Peut-on jeter aux orties (même synthétiques) une motion du Conseil général ?

Création : vendredi 24 juin 2011
Interpellation du groupe PLR par M. Joël Zimmerli, Mme. Amelie Blohm Gueissaz, M. Blaise Péquignot, M. Fabio Bongiovanni et consorts intitulée « Peut-on jeter aux orties (même synthétiques) une motion du Conseil général ? »

Le Conseil communal a publié deux communiqués de presse concernant le terrain de la Maladière en une semaine, soit le 15 juin et le 22 juin 2011.

Dans la première communication, le Conseil communal annonce vouloir se livrer à une réflexion globale et ne pas céder à la précipitation. Il voulait notamment étudier les avantages et désavantages d'un terrain naturel par rapport à un terrain artificiel, comme le demande la motion 10-309 acceptée le 4 avril 2011 par le Conseil général, mais également la question des juniors ainsi que la modernisation des installations du Chanet.

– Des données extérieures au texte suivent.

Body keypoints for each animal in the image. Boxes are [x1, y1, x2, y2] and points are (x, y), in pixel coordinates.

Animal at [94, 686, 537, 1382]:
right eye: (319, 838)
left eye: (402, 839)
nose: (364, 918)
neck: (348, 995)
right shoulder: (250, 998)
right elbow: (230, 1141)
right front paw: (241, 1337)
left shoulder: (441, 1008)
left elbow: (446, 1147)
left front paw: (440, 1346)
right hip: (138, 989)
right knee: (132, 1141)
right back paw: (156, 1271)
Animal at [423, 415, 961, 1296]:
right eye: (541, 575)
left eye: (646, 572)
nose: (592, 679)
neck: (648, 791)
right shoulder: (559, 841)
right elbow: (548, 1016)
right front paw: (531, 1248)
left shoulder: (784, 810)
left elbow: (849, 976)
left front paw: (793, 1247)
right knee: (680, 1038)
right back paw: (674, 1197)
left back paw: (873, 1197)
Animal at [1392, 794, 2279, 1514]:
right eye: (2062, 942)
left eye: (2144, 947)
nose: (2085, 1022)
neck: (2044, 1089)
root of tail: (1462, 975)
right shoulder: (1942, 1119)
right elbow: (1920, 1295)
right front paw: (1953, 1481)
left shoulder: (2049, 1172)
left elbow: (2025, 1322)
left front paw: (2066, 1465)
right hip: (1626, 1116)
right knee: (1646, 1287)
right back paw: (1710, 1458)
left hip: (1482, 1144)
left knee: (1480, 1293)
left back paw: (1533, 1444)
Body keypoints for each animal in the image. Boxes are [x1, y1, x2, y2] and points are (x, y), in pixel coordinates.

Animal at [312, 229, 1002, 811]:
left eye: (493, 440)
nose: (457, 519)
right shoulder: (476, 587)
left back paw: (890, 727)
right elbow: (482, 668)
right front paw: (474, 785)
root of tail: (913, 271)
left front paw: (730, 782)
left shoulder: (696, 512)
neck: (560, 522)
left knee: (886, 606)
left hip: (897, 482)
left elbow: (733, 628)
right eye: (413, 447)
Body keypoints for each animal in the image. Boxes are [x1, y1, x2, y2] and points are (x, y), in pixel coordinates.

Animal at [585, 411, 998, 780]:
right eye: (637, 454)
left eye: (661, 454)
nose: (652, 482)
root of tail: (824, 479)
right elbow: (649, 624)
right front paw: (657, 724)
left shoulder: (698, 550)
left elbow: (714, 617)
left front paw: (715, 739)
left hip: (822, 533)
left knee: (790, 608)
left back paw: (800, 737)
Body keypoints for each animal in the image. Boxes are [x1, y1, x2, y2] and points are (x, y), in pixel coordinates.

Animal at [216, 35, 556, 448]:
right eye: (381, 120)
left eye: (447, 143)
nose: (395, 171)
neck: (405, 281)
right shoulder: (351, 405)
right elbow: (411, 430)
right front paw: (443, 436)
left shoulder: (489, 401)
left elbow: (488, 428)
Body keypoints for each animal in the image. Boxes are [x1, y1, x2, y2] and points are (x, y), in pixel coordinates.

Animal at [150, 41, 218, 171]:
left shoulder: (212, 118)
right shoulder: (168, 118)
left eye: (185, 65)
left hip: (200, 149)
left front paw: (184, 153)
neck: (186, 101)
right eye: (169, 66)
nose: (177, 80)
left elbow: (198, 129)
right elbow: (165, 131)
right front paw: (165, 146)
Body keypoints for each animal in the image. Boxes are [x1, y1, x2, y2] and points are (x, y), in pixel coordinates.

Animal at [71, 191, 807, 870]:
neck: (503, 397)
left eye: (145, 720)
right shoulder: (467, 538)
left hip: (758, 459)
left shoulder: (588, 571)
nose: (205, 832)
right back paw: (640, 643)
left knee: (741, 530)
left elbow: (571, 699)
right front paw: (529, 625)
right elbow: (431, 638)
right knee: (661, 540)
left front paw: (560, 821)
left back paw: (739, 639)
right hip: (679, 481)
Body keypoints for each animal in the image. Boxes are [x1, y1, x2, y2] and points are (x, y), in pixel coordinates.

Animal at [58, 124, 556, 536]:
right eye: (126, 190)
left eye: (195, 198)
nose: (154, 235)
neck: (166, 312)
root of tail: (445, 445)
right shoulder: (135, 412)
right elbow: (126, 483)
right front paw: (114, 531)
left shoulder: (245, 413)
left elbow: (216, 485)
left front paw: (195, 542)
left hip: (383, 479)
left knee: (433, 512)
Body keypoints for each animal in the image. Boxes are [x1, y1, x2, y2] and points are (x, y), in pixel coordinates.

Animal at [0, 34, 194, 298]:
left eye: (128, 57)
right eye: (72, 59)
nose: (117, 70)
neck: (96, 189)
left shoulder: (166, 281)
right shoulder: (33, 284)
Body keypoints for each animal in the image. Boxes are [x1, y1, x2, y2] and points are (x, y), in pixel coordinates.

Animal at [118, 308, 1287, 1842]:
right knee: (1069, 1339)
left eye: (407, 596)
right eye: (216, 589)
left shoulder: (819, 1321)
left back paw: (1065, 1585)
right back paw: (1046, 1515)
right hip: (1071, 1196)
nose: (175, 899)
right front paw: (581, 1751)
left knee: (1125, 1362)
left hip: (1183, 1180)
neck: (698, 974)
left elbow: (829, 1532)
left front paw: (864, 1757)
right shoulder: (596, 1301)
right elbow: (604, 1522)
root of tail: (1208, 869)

Or, 7 jours après, cédant manifestement à la demande des dirigeants de Xamax, le Conseil communal décide d'installer un terrain synthétique alors qu'il n'a de toute évidence pas eu le temps de mener les études annoncées une semaine plus tôt et voulues par le législatif !

Le groupe PLR déplore ce manque de rigueur dans la gestion des affaires communales. Il est d'avis que le rapport qui sera remis au Conseil général en septembre ne sera qu'un document alibi servant à valider le choix effectué de manière inconséquente par le Conseil communal le 22 juin dernier, choix faisant fi de la motion 10-309.

Contrairement à ce que mentionne le communiqué de presse, les procédures démocratiques ne sont absolument pas respectées et le groupe PLR ne peut accepter cette manière de faire.

Au vu de ce qui précède, le groupe PLR demande au Conseil communal de répondre aux questions suivantes :

1. Quel(s) élément(s) nouveau(x) (étude technique, étude du marché, etc.) le Conseil communal a-t-il eu à disposition pour prendre une décision qui est diamétralement différente de ses intentions de la semaine précédente?

2. Le Conseil communal a-t-il étudié l'option autorisant le locataire actuel à procéder au remplacement de la pelouse à ses frais tout en précisant de manière contractuelle qu'une remise en état devra alors avoir lieu également à ses frais dès la mise en œuvre de la décision que le Conseil général prendra après avoir pris connaissance des études approfondies et dignes de ce nom demandées par la motion 10-309?

3. Comment le Conseil communal peut-il justifier sa décision du 22 juin 2011 lorsqu'il n'exclue pas dors et déjà la pose d'un revêtement naturel pour la saison 2012-2013 ainsi qu'on peut le lire dans l'EXPRESS du 23 juin 2011.

En application de l'art. 46 al. 3 RG, le traitement prioritaire de la présente interpellation est requis.